--- To do ---
Please retype the lines exactly, covering the stretch from the first line through the line that contains "ГОСТ 23279-85 / ГОСТ 8478-81", with both ends included. Leave the pictures out of your answer.

Dataset entries

+ + + + +

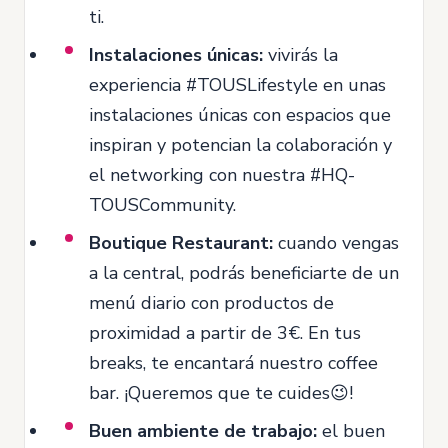
ti.
Instalaciones únicas:
vivirás la
experiencia #TOUSLifestyle en unas
instalaciones únicas con espacios que
inspiran y potencian la colaboración y
el networking con nuestra #HQ-
TOUSCommunity.
Boutique Restaurant:
cuando vengas
a la central, podrás beneficiarte de un
menú diario con productos de
proximidad a partir de 3€. En tus
breaks, te encantará nuestro coffee
bar. ¡Queremos que te cuides😉!
Buen ambiente de trabajo:
el buen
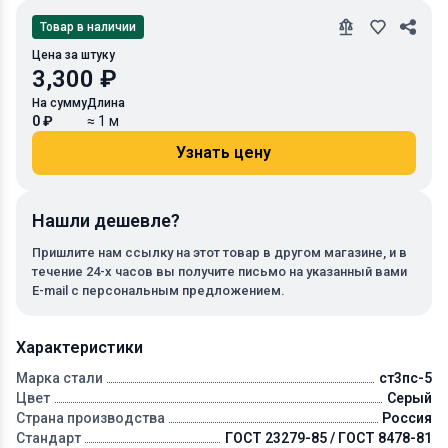
Товар в наличии
Цена за штуку
3,300 ₽
На сумму
Длина
0 ₽
≈ 1 м
Узнать цену
Нашли дешевле?
Пришлите нам ссылку на этот товар в другом магазине, и в
течение 24-х часов вы получите письмо на указанный вами
E-mail с персональным предложением.
Характеристики
Марка стали
ст3пс-5
Цвет
Серый
Страна производства
Россия
Стандарт
ГОСТ 23279-85 / ГОСТ 8478-81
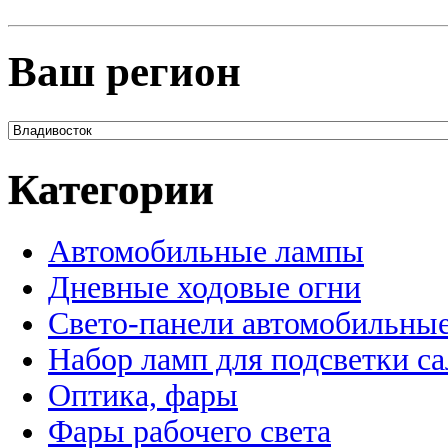
Ваш регион
Категории
Автомобильные лампы
Дневные ходовые огни
Свето-панели автомобильны
Набор ламп для подсветки с
Оптика, фары
Фары рабочего света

+ + + + +

--- Answer section ---
ti.
Instalaciones únicas:
vivirás la
experiencia #TOUSLifestyle en unas
instalaciones únicas con espacios que
inspiran y potencian la colaboración y
el networking con nuestra #HQ-
TOUSCommunity.
Boutique Restaurant:
cuando vengas
a la central, podrás beneficiarte de un
menú diario con productos de
proximidad a partir de 3€. En tus
breaks, te encantará nuestro coffee
bar. ¡Queremos que te cuides😉!
Buen ambiente de trabajo:
el buen
Товар в наличии
Цена за штуку
3,300 ₽
На сумму
Длина
0 ₽
≈ 1 м
Узнать цену
Нашли дешевле?
Пришлите нам ссылку на этот товар в другом магазине, и в
течение 24-х часов вы получите письмо на указанный вами
E-mail с персональным предложением.
Характеристики
Марка стали
ст3пс-5
Цвет
Серый
Страна производства
Россия
Стандарт
ГОСТ 23279-85 / ГОСТ 8478-81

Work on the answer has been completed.